Saved entries
============================================================

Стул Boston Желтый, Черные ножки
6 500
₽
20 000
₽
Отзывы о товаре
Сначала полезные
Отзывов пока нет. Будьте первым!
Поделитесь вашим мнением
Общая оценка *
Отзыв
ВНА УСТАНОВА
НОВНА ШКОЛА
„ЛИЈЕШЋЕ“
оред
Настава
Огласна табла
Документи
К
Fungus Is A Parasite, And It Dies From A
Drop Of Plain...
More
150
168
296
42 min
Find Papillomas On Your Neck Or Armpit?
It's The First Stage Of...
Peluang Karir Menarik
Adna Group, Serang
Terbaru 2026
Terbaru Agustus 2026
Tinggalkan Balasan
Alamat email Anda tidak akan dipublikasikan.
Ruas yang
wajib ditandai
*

============================================================

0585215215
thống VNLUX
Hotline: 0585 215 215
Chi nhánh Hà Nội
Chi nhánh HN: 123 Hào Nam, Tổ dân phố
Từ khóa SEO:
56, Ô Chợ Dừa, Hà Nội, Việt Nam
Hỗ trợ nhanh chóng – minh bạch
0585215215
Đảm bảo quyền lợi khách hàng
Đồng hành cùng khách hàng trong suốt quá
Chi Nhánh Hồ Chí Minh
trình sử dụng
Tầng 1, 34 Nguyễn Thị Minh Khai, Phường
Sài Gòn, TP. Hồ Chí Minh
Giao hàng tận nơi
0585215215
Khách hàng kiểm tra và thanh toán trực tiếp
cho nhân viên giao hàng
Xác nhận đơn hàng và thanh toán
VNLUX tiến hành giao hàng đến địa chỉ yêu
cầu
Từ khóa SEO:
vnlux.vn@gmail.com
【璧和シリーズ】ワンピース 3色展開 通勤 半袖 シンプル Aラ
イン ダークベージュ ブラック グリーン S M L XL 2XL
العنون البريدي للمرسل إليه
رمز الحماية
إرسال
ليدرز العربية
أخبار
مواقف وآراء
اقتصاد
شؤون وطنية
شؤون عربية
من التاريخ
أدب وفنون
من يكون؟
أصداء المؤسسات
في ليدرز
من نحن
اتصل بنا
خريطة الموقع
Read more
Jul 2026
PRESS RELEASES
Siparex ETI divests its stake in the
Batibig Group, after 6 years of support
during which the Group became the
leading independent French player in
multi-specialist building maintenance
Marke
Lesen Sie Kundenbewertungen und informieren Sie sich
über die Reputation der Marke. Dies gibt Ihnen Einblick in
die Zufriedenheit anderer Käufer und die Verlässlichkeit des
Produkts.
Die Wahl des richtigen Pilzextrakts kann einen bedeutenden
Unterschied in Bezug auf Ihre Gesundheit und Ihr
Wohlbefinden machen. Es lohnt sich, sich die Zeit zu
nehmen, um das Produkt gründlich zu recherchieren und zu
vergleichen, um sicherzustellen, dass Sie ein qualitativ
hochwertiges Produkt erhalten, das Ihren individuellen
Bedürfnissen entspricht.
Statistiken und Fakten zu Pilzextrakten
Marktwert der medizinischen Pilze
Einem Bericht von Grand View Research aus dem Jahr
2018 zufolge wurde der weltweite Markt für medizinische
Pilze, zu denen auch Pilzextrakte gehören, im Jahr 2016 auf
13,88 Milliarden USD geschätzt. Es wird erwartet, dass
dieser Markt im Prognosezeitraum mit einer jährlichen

============================================================

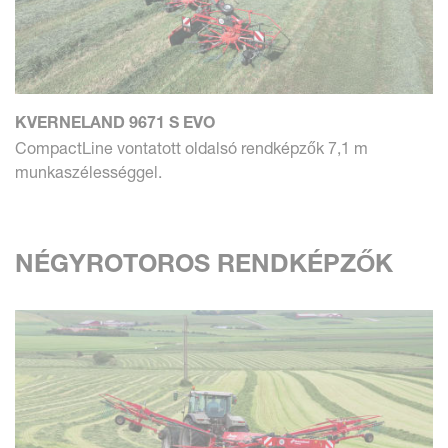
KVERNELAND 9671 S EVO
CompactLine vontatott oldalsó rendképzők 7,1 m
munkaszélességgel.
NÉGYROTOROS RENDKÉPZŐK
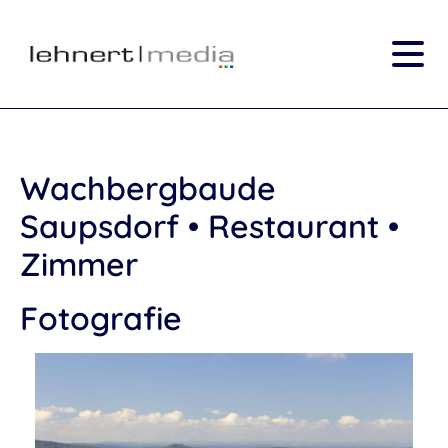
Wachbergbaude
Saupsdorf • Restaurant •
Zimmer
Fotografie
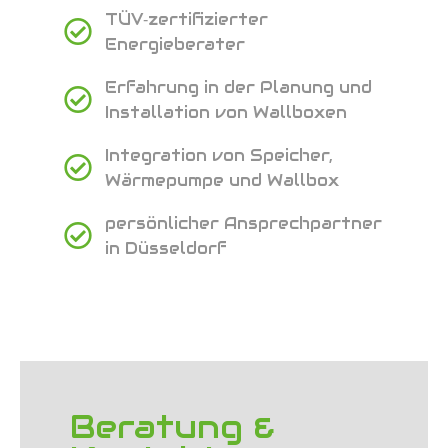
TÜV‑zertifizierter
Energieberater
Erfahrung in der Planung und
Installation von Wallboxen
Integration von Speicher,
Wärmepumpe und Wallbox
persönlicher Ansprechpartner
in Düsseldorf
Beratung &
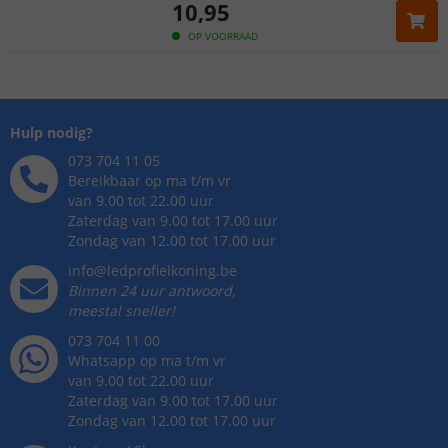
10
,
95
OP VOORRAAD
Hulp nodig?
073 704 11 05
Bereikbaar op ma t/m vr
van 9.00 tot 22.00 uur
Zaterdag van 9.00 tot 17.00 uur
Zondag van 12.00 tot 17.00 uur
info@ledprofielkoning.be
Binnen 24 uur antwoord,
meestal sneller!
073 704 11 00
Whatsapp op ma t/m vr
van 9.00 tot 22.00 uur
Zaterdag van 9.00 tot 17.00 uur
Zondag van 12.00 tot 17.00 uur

============================================================

The task
Going back over the entries above, copy word for word every line from the one that has "Chi nhánh Hà Nội" on through the one that has "通勤 半袖 シンプル Aラ".

Result of this task
Chi nhánh Hà Nội
Chi nhánh HN: 123 Hào Nam, Tổ dân phố
Từ khóa SEO:
56, Ô Chợ Dừa, Hà Nội, Việt Nam
Hỗ trợ nhanh chóng – minh bạch
0585215215
Đảm bảo quyền lợi khách hàng
Đồng hành cùng khách hàng trong suốt quá
Chi Nhánh Hồ Chí Minh
trình sử dụng
Tầng 1, 34 Nguyễn Thị Minh Khai, Phường
Sài Gòn, TP. Hồ Chí Minh
Giao hàng tận nơi
0585215215
Khách hàng kiểm tra và thanh toán trực tiếp
cho nhân viên giao hàng
Xác nhận đơn hàng và thanh toán
VNLUX tiến hành giao hàng đến địa chỉ yêu
cầu
Từ khóa SEO:
vnlux.vn@gmail.com
【璧和シリーズ】ワンピース 3色展開 通勤 半袖 シンプル Aラ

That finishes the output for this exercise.